Cytokines are polypeptides exhibiting a variety of biological activities including metabolic, inflammatory, hematopoietic and immunologic properties.They play an important role in the pathogenesis of various diseases.
Inflammation is commonly observed in liver diseases and is frequently complicated by fibrosis and cirrhosis in end-stage disease. The only curative treatment for cirrhotic patients is liver transplantation.
Cytokines play a key role in the regulation of immune responses. In viral hepatitis the production of inappropriate cytokine level appears to contribute to viral persistence and to affect response to therapy. The aim of this study is to investigate the level of endogenous IL-1B, IL-6 and IL-10 to determine their relation with liver fibrosis.
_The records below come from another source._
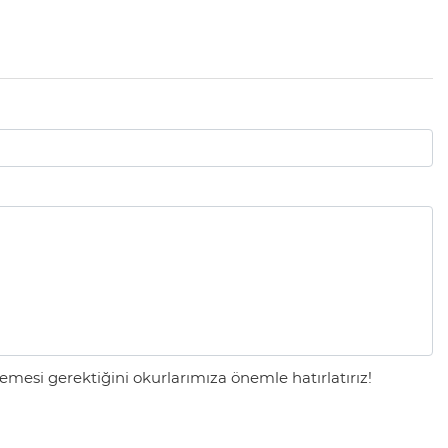
mesi gerektiğini okurlarımıza önemle hatırlatırız!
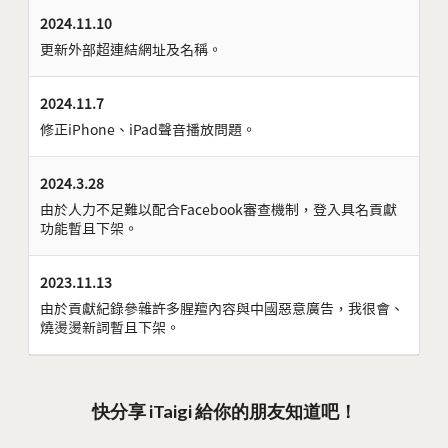
2024.11.10
更新外部超連結網址及名稱。
2024.11.7
修正iPhone、iPad聲音播放問題。
2024.3.28
由於人力不足難以配合Facebook審查機制，登入具名貢獻
功能暫且下架。
2023.11.13
由於貢獻紀錄參雜許多腥羶內容與中國惡意廣告，我很會、
燒燙燙新詞暫且下架。
快分享 iTaigi 給你的朋友知道吧！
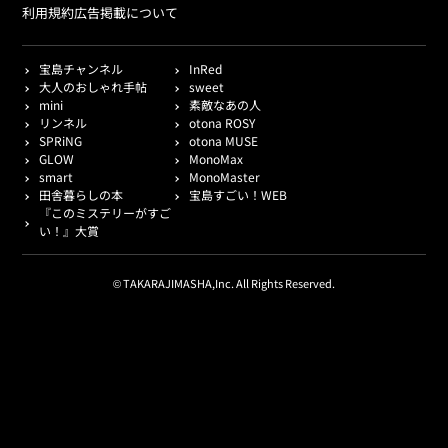
利用規約
広告掲載について
宝島チャンネル
InRed
大人のおしゃれ手帖
sweet
mini
素敵なあの人
リンネル
otona ROSY
SPRiNG
otona MUSE
GLOW
MonoMax
smart
MonoMaster
田舎暮らしの本
宝島すごい！WEB
『このミステリーがすご
い！』大賞
© TAKARAJIMASHA,Inc. All Rights Reserved.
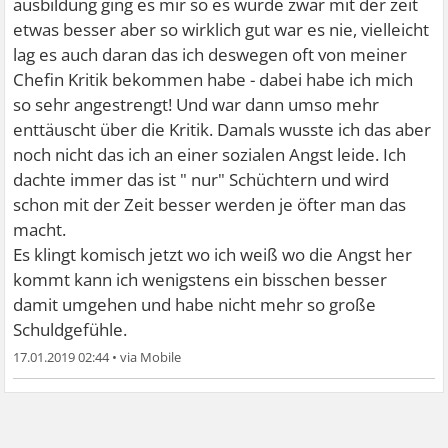
ausbildung ging es mir so es wurde zwar mit der zeit
etwas besser aber so wirklich gut war es nie, vielleicht
lag es auch daran das ich deswegen oft von meiner
Chefin Kritik bekommen habe - dabei habe ich mich
so sehr angestrengt! Und war dann umso mehr
enttäuscht über die Kritik. Damals wusste ich das aber
noch nicht das ich an einer sozialen Angst leide. Ich
dachte immer das ist " nur" Schüchtern und wird
schon mit der Zeit besser werden je öfter man das
macht.
Es klingt komisch jetzt wo ich weiß wo die Angst her
kommt kann ich wenigstens ein bisschen besser
damit umgehen und habe nicht mehr so große
Schuldgefühle.
17.01.2019 02:44
•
Forty patients with chronic liver disease and 10 normal adults as control group were studied.
Patients in this study were classified into four groups according to etiology of chronic liver disease: Group I (10 patients with bilharzial liver disease),Group II (10 patients with chronic hepatitisC), Group III(10 patients with chronic hepatitisB )and Group IV (10 patients with chronic hepatitis B and C) .
All patients with chronic liver disease (n=40) showed highly significant elevation of serum IL-1B, IL-6, IL-10 mean ± SD were (106.4±47.8) (P<0.01) (26.3 ±11.1) (P<0.01) (135.4± 73.9) (P<0.01) respectively when compared to control group. After classifying the patients into 4 groups each group showed highly significant elevation of serum IL-1B, serum IL-6 and serum IL-10 in each group when compared to control group( p < 5051).
Regression analysis showed negative significant correlation between serum IL-10 and IL- 1B (r=-0.64, P<0.05), highly negative significant correlation between IL-10 and IL-6 (r=-0.72, P<0.01) in all patients with chronic liver diseases, also there was highly significant positive correlation between serum IL-1B and serum IL-6 (r=0.83, P<0.01).
Ten patients with bilharzial liver disease (group I) showed highly negative significant correlation between serum IL-10 and each of serum IL-1B and serum IL-6 (r=-0.9, P<0.01) (r=- 0.8, P<0.01) respectively, and there was highly significant positive correlation between serum IL-1B and serum IL-6 (r=0.96, P<0.01) .There was significant correlation between prothrombin concentration and each of serum IL-10, serum IL-1B and IL-6 (r=0.7, P<0.05), (r=0.68, P<0.05), (r=0.74, P<0.05) respectively.
Ten patients with chronic hepatitis C virus (group II) also showed highly negative significant correlation between serum IL-10 and each of serum IL-1B and serum IL-6 (r=-0.9, P<0.01) (r=-0.9, P<0.01) respectively. There was highly significant positive correlation between serum IL-1B and serum IL-6 (r=0.83, P<0.01) and significant correlation between serum IL-1B and serum ALT(r=0.63, P<0.05).
As regard (group III) patients with chronic hepatitis B virus there was negative significant correlation between serum IL-10 and IL-1B (r=-0.63, P<0.05), but no significant correlation between serum IL-10 and serum IL-6 and there was highly positive correlation between serum IL-1B and serum IL-6 (r=0.90, P<0.01).
Ten patients with chronic hepatitis C&B virus (group VI) showed highly negative significant correlation between serum IL-10 and each of serum IL-1B and serum IL-6 (r=-0.82, P<0.01) (r=-0.80, P<0.01) respectively. There was highly significant positive correlation between serum IL-1B and serum IL-6 (r=0.88, P<0.01) and significant correlation between serum IL-1B and serum ALT(r=0.63, P<0.05), and prothrombin concentration (r=0.67, P<0.05).
A significant correlation between the level of serum IL-1B, IL-6, and serum IL-10 and degree of fibrosis was found. The increase in serum level of IL-1B, IL-6 was associated with increase the degree of fibrosis but the mild and moderate fibrosis were associated with higher level of IL-10 while patients with marked degree of fibrosis were associated with lower level of IL-10.